As we moved deeper into the menu, Robin revealed that earlier in the week, he had challenged Chef Matt to connect as many pieces of his six-course menu in some way to the grill, and boy did Chef rise to the occasion. The menu looked like this:

Course 1: Crispy Mochi (mochi started on the grill and wrapped with nori)

Course 2: Lobster Aguachile (with grilled lobster)

Course 3: Grilled Oyster Congee

Course 4: Grilled Octopus (featuring avocado smoked on the grill)

Course 5: Grilled Pork Jowl (pretty sure I heard Robin cuss a little during this one)

Course 6: Jujube cake (no connection to the grill, but holy crap was it good!)


[7:40 PM]

As we eagerly awaited each new course, Robin paused to offer his perspective on grilling. 

“A lot of times you have this idea about what grilling is, you know, and it’s a very American thing to do. A lot of times we associate it with just being protein, you know some type of meat that has to be cooked over the grill,” he said. “Once you start understanding how a grill works and how to maintain it, it’s something that you can use every day and multiple times throughout that day.”

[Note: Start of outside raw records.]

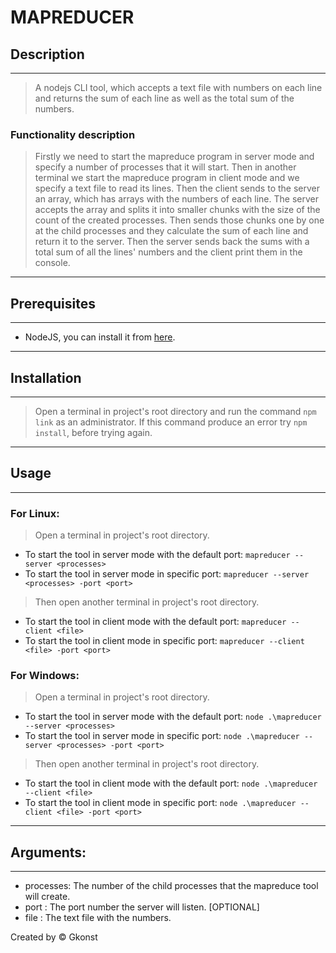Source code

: # MAPREDUCER

## Description
------------------------
> A nodejs CLI tool, which accepts a text file with numbers on each line and returns the sum of each line as well as the total sum of the numbers.

### Functionality description
> Firstly we need to start the mapreduce program in server mode and specify a number of processes that it will start. Then in another terminal we start the mapreduce program in client mode and we specify a text file to read its lines. Then the client sends to the server an array, which has arrays with the numbers of each line. The server accepts the array and splits it into smaller chunks with the size of the count of the created processes. Then sends those chunks one by one at the child processes and they calculate the sum of each line and return it to the server. Then the server sends back the sums with a total sum of all the lines' numbers and the client print them in the console.

----------------------------------------------------------------------------------------------------

## Prerequisites
------------------------
- NodeJS, you can install it from [here](https://nodejs.org).

----------------------------------------------------------------------------------------------------

## Installation
------------------------
> Open a terminal in project's root directory and run the command `npm link` as an administrator.
> If this command produce an error try `npm install`, before trying again.

----------------------------------------------------------------------------------------------------

## Usage
------------------------
### For Linux:
> Open a terminal in project's root directory.
- To start the tool in server mode with the default port: `mapreducer --server <processes>`
- To start the tool in server mode in specific port: `mapreducer --server <processes> -port <port>`

> Then open another terminal in project's root directory.
- To start the tool in client mode with the default port: `mapreducer --client <file>`
- To start the tool in client mode in specific port: `mapreducer --client <file> -port <port>`

### For Windows:
> Open a terminal in project's root directory.
- To start the tool in server mode with the default port: `node .\mapreducer --server <processes>`
- To start the tool in server mode in specific port: `node .\mapreducer --server <processes> -port <port>`

> Then open another terminal in project's root directory.
- To start the tool in client mode with the default port: `node .\mapreducer --client <file>`
- To start the tool in client mode in specific port: `node .\mapreducer --client <file> -port <port>`
----------------------------------------------------------------------------------------------------

## Arguments: 
------------------------
- processes: The number of the child processes that the mapreduce tool will create.
- port     : The port number the server will listen. [OPTIONAL]
- file     : The text file with the numbers.




Created by © Gkonst
 
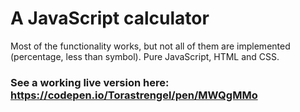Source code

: # A JavaScript calculator
Most of the functionality works, but not all of them are implemented (percentage, less than symbol). Pure JavaScript, HTML and CSS.

### See a working live version here: https://codepen.io/Torastrengel/pen/MWQgMMo
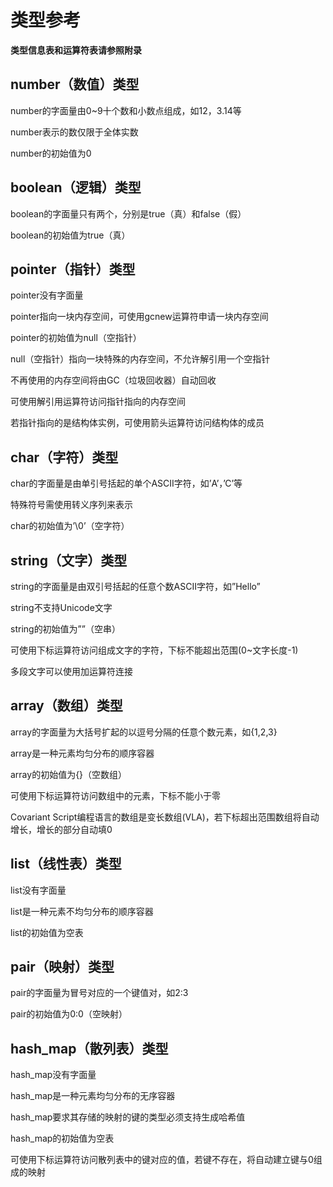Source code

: # 类型参考

**类型信息表和运算符表请参照附录**

## number（数值）类型

number的字面量由0~9十个数和小数点组成，如12，3.14等

number表示的数仅限于全体实数

number的初始值为0

## boolean（逻辑）类型

boolean的字面量只有两个，分别是true（真）和false（假）

boolean的初始值为true（真）

## pointer（指针）类型

pointer没有字面量

pointer指向一块内存空间，可使用gcnew运算符申请一块内存空间

pointer的初始值为null（空指针）

null（空指针）指向一块特殊的内存空间，不允许解引用一个空指针

不再使用的内存空间将由GC（垃圾回收器）自动回收

可使用解引用运算符访问指针指向的内存空间

若指针指向的是结构体实例，可使用箭头运算符访问结构体的成员

## char（字符）类型

char的字面量是由单引号括起的单个ASCII字符，如’A’，’C’等

特殊符号需使用转义序列来表示

char的初始值为’\0’（空字符）

## string（文字）类型

string的字面量是由双引号括起的任意个数ASCII字符，如”Hello”

string不支持Unicode文字

string的初始值为””（空串）

可使用下标运算符访问组成文字的字符，下标不能超出范围\(0~文字长度-1\)

多段文字可以使用加运算符连接

## array（数组）类型

array的字面量为大括号扩起的以逗号分隔的任意个数元素，如{1,2,3}

array是一种元素均匀分布的顺序容器

array的初始值为{}（空数组）

可使用下标运算符访问数组中的元素，下标不能小于零

Covariant Script编程语言的数组是变长数组\(VLA\)，若下标超出范围数组将自动增长，增长的部分自动填0

## list（线性表）类型

list没有字面量

list是一种元素不均匀分布的顺序容器

list的初始值为空表

## pair（映射）类型

pair的字面量为冒号对应的一个键值对，如2:3

pair的初始值为0:0（空映射）

## hash\_map（散列表）类型

hash\_map没有字面量

hash\_map是一种元素均匀分布的无序容器

hash\_map要求其存储的映射的键的类型必须支持生成哈希值

hash\_map的初始值为空表

可使用下标运算符访问散列表中的键对应的值，若键不存在，将自动建立键与0组成的映射

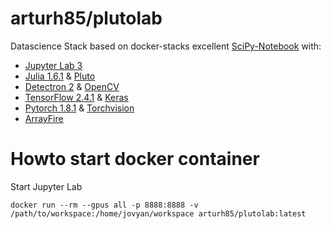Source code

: # arturh85/plutolab

Datascience Stack based on docker-stacks excellent [SciPy-Notebook](https://github.com/jupyter/docker-stacks/tree/master/scipy-notebook) with:

- [Jupyter Lab 3](https://jupyterlab.readthedocs.io/en/stable/)
- [Julia 1.6.1](https://julialang.org/) & [Pluto](https://plutojl.org/)
- [Detectron 2](https://www.dlology.com/blog/how-to-train-detectron2-with-custom-coco-datasets/) & [OpenCV](https://opencv.org/)
- [TensorFlow 2.4.1](https://www.tensorflow.org/) & [Keras](https://keras.io/)
- [Pytorch 1.8.1](https://pytorch.org/) & [Torchvision](https://pytorch.org/vision/stable/index.html)
- [ArrayFire](https://arrayfire.org/docs/index.htm)

# Howto start docker container

Start Jupyter Lab 

    docker run --rm --gpus all -p 8888:8888 -v /path/to/workspace:/home/jovyan/workspace arturh85/plutolab:latest
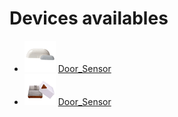 # Devices availables

- ![](https://github.com/msillano/tuyaDAEMON/blob/main/pics/ico_Door_Sensor.gif) [Door_Sensor](https://github.com/msillano/tuyaDAEMON/blob/main/devices/Door_sensor/device_Door_Sensor.pdf)
- ![](https://github.com/msillano/tuyaDAEMON/blob/main/pics/ico_LED_700ml_Humidifier.gif) [Door_Sensor](https://github.com/msillano/tuyaDAEMON/blob/main/devices/LED_700ml_Humidifier/device_LED_700ml_Humidifier.pdf)
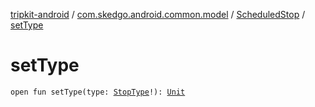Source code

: [tripkit-android](../../index.md) / [com.skedgo.android.common.model](../index.md) / [ScheduledStop](index.md) / [setType](./set-type.md)

# setType

`open fun setType(type: `[`StopType`](../-stop-type/index.md)`!): `[`Unit`](https://kotlinlang.org/api/latest/jvm/stdlib/kotlin/-unit/index.html)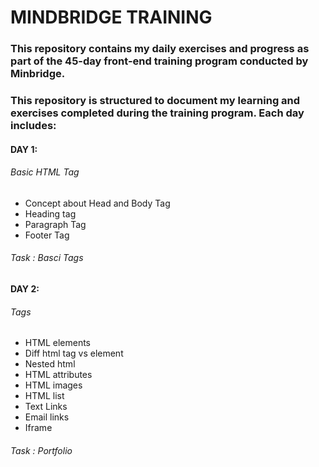 # MINDBRIDGE TRAINING
<H3>This repository contains my daily exercises and progress as part of the 45-day front-end training program conducted by Minbridge.</H3>
<H3>This repository is structured to document my learning and exercises completed during the training program. Each day includes:</H3>
<H4>DAY 1:</H4>
<h6>Basic HTML Tag</h6>
<ul>
  <li>Concept about Head and Body Tag</li>
  <li>Heading tag</li>
  <li>Paragraph Tag</li>
  <li>Footer Tag</li>
</ul>
<h6>Task : Basci Tags</h6>


<h4>DAY 2: </h4>
<h6>Tags </h6>
<ul>
 <li> HTML elements </li>
<li>Diff html tag vs element </li> 
<li>Nested html </li>
<li>HTML attributes </li>
<li>HTML images </li>
<li>HTML list</li>
<li>Text  Links</li>
<li>Email links </li>
<li>Iframe</li>
</ul>
<h6>Task : Portfolio</h6>
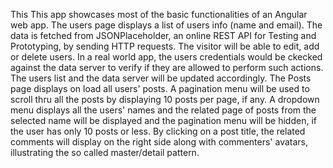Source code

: This This app showcases most of the basic functionalities of an Angular web app. The users page displays a list of users info (name and email). The data is fetched from JSONPlaceholder, an online REST API for Testing and Prototyping, by sending HTTP requests. The visitor will be able to edit, add or delete users. In a real world app, the users credentials would be ckecked against the data server to verify if they are allowed to perform such actions. The users list and the data server will be updated accordingly.
The Posts page displays on load all users' posts. A pagination menu will be used to scroll thru all the posts by displaying 10 posts per page, if any. A dropdown menu displays all the users' names and the related page of posts from the selected name will be displayed and the pagination menu will be hidden, if the user has only 10 posts or less. By clicking on a post title, the related comments will display on the right side along with commenters' avatars, illustrating the so called master/detail pattern.
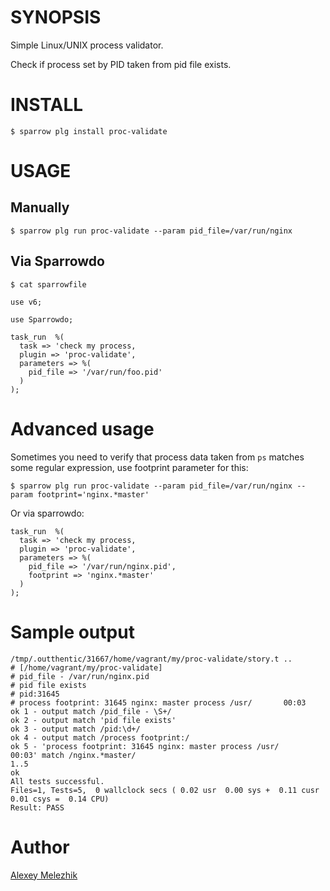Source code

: # SYNOPSIS

Simple Linux/UNIX process validator.

Check if process set by PID taken from pid file exists.


# INSTALL

    $ sparrow plg install proc-validate


# USAGE

## Manually

    $ sparrow plg run proc-validate --param pid_file=/var/run/nginx

## Via Sparrowdo

    $ cat sparrowfile

    use v6;
    
    use Sparrowdo;
    
    task_run  %(
      task => 'check my process,
      plugin => 'proc-validate',
      parameters => %(
        pid_file => '/var/run/foo.pid'
      )
    );


# Advanced usage

Sometimes you need to verify that process data taken from `ps`  matches some 
regular expression, use footprint parameter for this:

    $ sparrow plg run proc-validate --param pid_file=/var/run/nginx --param footprint='nginx.*master'

Or via sparrowdo:


    task_run  %(
      task => 'check my process,
      plugin => 'proc-validate',
      parameters => %(
        pid_file => '/var/run/nginx.pid',
        footprint => 'nginx.*master'
      )
    );


# Sample output


    /tmp/.outthentic/31667/home/vagrant/my/proc-validate/story.t ..
    # [/home/vagrant/my/proc-validate]
    # pid_file - /var/run/nginx.pid
    # pid file exists
    # pid:31645
    # process footprint: 31645 nginx: master process /usr/       00:03
    ok 1 - output match /pid_file - \S+/
    ok 2 - output match 'pid file exists'
    ok 3 - output match /pid:\d+/
    ok 4 - output match /process footprint:/
    ok 5 - 'process footprint: 31645 nginx: master process /usr/       00:03' match /nginx.*master/
    1..5
    ok
    All tests successful.
    Files=1, Tests=5,  0 wallclock secs ( 0.02 usr  0.00 sys +  0.11 cusr  0.01 csys =  0.14 CPU)
    Result: PASS
        
# Author

[Alexey Melezhik](mailto:melezhik@gmail.com)
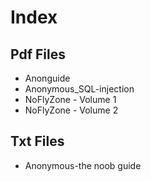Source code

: # Index 
## Pdf Files
- Anonguide
- Anonymous_SQL-injection 
- NoFlyZone - Volume 1
- NoFlyZone - Volume 2

## Txt Files
- Anonymous-the noob guide
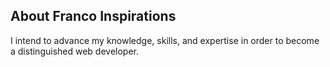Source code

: ## **About Franco Inspirations**

I intend to advance my knowledge, skills, and expertise in order to become a distinguished web developer.
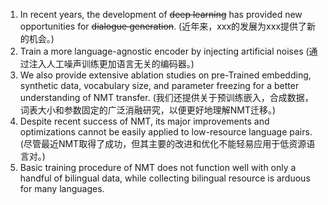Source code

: 1. In recent years, the development of ~~deep learning~~ has provided new opportunities for ~~dialogue generation~~. (近年来，xxx的发展为xxx提供了新的机会。)
2. Train a more language-agnostic encoder by injecting artificial noises (通过注入人工噪声训练更加语言无关的编码器。)
3. We also provide extensive ablation studies on pre-Trained embedding, synthetic data, vocabulary size, and parameter freezing for a better understanding of NMT transfer. (我们还提供关于预训练嵌入，合成数据，词表大小和参数固定的广泛消融研究，以便更好地理解NMT迁移。)
4. Despite recent success of NMT, its major improvements and optimizations cannot be easily applied to low-resource language pairs. (尽管最近NMT取得了成功，但其主要的改进和优化不能轻易应用于低资源语言对。)
5. Basic training procedure of NMT does not function well with only a handful of bilingual data, while collecting bilingual resource is arduous for many languages.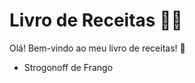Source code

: # Livro de Receitas :woman_cook:



Olá! Bem-vindo ao meu livro de receitas! :clap:

- Strogonoff de Frango
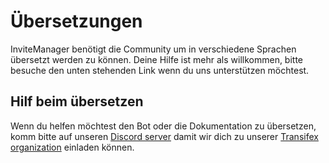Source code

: # Übersetzungen

InviteManager benötigt die Community um in verschiedene Sprachen übersetzt werden zu können. Deine Hilfe ist mehr als willkommen, bitte besuche den unten stehenden Link wenn du uns unterstützen möchtest.

## Hilf beim übersetzen

Wenn du helfen möchtest den Bot oder die Dokumentation zu übersetzen, komm bitte auf unseren [Discord server](https://discord.gg/kQQmfNCTzm) damit wir dich zu unserer [Transifex organization](https://www.transifex.com/invitemanager-1/invitemanager_bot/) einladen können.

“People cook pies. People cook different things that allow them to really experience using a grill as not just purely for cooking steaks, burgers and hot dogs. It gives you opportunities for cooked vegetables. It allows you to bake if you really need it to… It gives you a lot of dry heat, which gives you a lot of amazing flavors.”

[8:23 PM]

Each course had been meticulously planned and executed, which in retrospect, is no surprise. Robin is a sucker for the details: how much people eat, when they eat, how much they drink, the transition from course to course, the stories behind each bite–all of it deliberately planned in order to connect us more closely to our food. The music playing had to reflect the chef’s course progression. The two mesmerizing TVs were playing films selected by the chef. The texture of the plates, the typeface on the menu design… all chosen with intent. 

By the time we made it through the 6th course and were convening back in the living room, each of us felt something had changed, as though we had been hanging out on the regular.

Any awkwardness I felt initially had vanished. We were perfect strangers, pulled together by a shared experience, chef's choice, and the stories behind our food.

As we filed out one by one, it was night and day from when I walked through that door to silence. The music still playing. The film credits rolling. Past the koi pond. Through the gate. Still no traffic in sight.